=== Records supplied ===

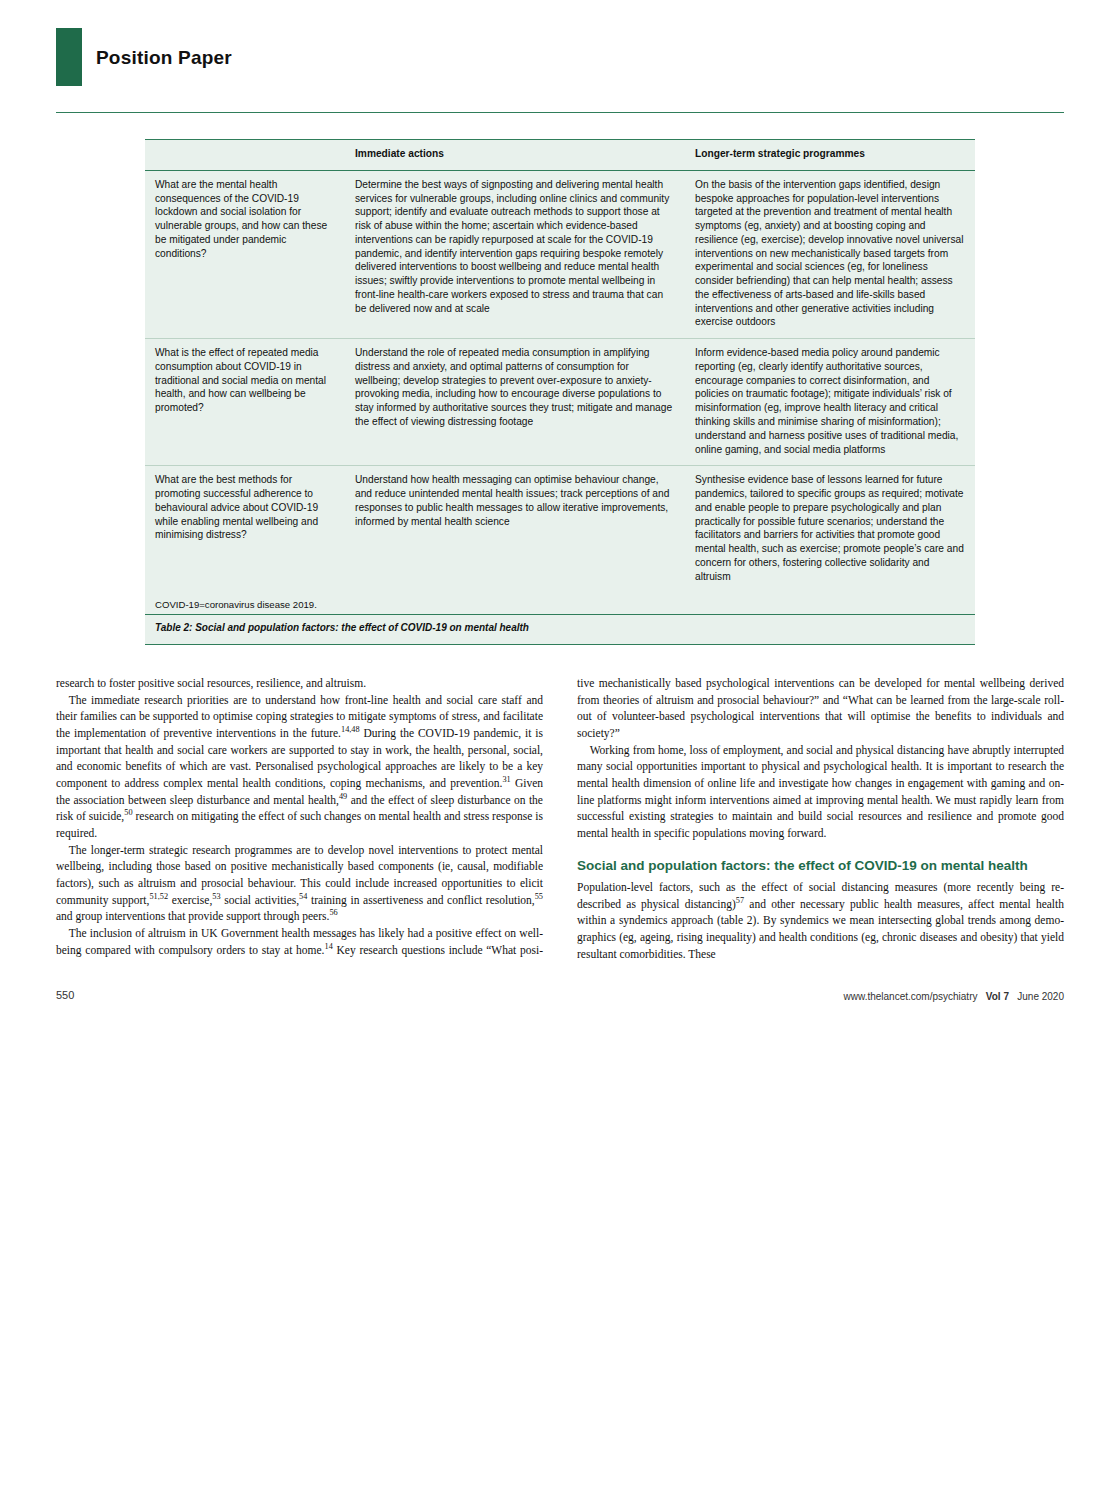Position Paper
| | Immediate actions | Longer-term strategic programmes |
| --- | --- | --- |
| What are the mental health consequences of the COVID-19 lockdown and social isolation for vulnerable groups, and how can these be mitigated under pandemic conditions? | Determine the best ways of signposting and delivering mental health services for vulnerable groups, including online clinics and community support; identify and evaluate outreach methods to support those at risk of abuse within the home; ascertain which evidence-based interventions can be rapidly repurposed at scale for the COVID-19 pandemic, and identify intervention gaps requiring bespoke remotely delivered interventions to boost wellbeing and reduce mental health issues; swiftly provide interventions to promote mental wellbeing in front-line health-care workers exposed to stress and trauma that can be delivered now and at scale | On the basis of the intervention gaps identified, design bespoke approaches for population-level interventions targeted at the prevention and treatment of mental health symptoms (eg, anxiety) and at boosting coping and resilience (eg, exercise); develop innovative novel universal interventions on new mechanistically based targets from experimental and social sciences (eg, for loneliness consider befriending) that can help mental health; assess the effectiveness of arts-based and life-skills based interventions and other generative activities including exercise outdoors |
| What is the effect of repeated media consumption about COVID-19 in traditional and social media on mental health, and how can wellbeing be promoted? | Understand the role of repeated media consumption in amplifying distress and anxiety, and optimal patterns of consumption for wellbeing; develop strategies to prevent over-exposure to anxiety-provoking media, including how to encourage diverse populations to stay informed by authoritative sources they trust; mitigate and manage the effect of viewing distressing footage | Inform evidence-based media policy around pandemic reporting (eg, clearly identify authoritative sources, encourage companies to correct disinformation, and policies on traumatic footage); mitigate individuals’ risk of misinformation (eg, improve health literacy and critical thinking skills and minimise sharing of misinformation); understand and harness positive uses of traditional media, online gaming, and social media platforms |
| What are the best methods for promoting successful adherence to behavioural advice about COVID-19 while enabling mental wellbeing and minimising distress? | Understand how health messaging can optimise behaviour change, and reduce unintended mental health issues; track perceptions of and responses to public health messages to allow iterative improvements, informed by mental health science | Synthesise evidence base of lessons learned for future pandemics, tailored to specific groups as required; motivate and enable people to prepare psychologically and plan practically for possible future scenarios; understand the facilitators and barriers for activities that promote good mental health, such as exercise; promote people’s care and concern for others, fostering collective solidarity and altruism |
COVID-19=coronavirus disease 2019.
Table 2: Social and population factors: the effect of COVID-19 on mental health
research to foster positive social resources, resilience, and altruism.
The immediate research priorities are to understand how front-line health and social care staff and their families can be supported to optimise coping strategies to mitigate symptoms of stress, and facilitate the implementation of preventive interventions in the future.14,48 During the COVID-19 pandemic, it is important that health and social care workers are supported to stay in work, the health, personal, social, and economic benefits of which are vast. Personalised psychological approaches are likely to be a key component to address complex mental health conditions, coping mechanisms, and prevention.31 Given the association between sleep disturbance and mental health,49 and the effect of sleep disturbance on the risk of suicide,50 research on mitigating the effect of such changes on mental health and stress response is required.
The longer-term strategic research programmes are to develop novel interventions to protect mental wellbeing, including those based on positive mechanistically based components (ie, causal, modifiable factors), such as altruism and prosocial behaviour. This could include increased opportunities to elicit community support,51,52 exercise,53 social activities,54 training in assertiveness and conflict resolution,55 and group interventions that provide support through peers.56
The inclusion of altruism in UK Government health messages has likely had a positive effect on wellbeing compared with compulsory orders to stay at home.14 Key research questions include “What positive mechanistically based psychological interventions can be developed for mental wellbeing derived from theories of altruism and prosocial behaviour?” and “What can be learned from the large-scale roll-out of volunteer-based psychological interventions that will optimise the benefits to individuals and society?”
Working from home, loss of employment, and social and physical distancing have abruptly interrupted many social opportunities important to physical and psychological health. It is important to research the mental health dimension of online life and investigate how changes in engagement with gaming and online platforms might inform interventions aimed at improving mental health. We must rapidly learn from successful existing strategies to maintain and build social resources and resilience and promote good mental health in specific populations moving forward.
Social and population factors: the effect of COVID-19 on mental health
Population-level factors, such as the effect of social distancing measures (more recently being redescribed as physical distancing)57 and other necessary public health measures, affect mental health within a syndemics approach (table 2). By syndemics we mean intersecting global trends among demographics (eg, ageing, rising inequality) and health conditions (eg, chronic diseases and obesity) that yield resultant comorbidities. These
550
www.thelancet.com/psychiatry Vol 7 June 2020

===
=== Records supplied ===

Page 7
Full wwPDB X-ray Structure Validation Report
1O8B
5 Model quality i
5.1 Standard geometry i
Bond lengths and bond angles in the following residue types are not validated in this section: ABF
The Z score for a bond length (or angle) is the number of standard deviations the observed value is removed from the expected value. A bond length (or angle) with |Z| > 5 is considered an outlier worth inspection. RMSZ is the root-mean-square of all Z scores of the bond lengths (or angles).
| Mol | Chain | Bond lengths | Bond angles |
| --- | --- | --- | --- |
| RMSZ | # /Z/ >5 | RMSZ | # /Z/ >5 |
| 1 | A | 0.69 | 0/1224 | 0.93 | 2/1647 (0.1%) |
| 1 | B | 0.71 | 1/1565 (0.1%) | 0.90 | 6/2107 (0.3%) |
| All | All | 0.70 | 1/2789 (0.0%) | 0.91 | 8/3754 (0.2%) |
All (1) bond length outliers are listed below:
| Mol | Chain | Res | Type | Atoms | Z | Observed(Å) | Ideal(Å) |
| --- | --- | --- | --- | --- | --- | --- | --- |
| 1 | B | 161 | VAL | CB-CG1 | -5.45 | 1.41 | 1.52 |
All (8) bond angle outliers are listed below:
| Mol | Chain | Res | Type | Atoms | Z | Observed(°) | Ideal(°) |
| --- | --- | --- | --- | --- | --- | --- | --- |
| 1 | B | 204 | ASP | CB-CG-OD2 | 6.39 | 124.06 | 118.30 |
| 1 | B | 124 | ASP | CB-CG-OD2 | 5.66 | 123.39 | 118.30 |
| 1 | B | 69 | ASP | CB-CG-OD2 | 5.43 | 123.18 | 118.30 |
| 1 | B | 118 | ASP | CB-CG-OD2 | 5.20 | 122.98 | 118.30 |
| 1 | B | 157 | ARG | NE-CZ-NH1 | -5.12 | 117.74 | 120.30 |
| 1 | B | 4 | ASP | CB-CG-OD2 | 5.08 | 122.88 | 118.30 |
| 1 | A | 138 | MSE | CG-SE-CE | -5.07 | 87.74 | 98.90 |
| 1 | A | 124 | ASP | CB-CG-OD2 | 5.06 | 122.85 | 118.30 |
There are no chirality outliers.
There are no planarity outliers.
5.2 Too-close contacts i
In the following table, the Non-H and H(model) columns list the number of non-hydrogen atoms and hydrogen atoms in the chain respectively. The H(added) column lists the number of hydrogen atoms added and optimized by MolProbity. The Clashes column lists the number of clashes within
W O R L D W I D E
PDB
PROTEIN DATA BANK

===
=== Records supplied ===

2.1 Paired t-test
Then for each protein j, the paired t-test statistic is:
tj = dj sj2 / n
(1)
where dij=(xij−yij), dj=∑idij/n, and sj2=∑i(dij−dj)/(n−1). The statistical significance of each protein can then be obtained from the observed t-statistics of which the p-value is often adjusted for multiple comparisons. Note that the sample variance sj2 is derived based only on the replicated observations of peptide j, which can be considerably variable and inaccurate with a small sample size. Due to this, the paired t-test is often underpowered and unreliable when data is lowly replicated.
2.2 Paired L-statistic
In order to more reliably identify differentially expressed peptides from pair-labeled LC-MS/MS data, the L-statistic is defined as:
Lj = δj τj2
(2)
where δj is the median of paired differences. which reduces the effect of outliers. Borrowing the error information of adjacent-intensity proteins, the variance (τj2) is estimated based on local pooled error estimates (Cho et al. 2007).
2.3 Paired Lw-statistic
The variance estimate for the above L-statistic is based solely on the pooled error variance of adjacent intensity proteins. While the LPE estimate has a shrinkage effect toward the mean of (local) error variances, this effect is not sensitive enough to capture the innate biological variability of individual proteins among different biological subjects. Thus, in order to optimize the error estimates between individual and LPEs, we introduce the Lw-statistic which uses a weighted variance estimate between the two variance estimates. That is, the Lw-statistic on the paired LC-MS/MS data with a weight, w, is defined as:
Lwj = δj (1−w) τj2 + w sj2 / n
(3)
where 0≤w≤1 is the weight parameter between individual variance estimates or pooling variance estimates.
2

===

▶ **Work to be completed**: The answer is the run of lines above from the line containing "and altruism |" through the line containing "research to foster", copied exactly and alone.

▶ **Task solution**:
| What are the best methods for promoting successful adherence to behavioural advice about COVID-19 while enabling mental wellbeing and minimising distress? | Understand how health messaging can optimise behaviour change, and reduce unintended mental health issues; track perceptions of and responses to public health messages to allow iterative improvements, informed by mental health science | Synthesise evidence base of lessons learned for future pandemics, tailored to specific groups as required; motivate and enable people to prepare psychologically and plan practically for possible future scenarios; understand the facilitators and barriers for activities that promote good mental health, such as exercise; promote people’s care and concern for others, fostering collective solidarity and altruism |
COVID-19=coronavirus disease 2019.
Table 2: Social and population factors: the effect of COVID-19 on mental health
research to foster positive social resources, resilience, and altruism.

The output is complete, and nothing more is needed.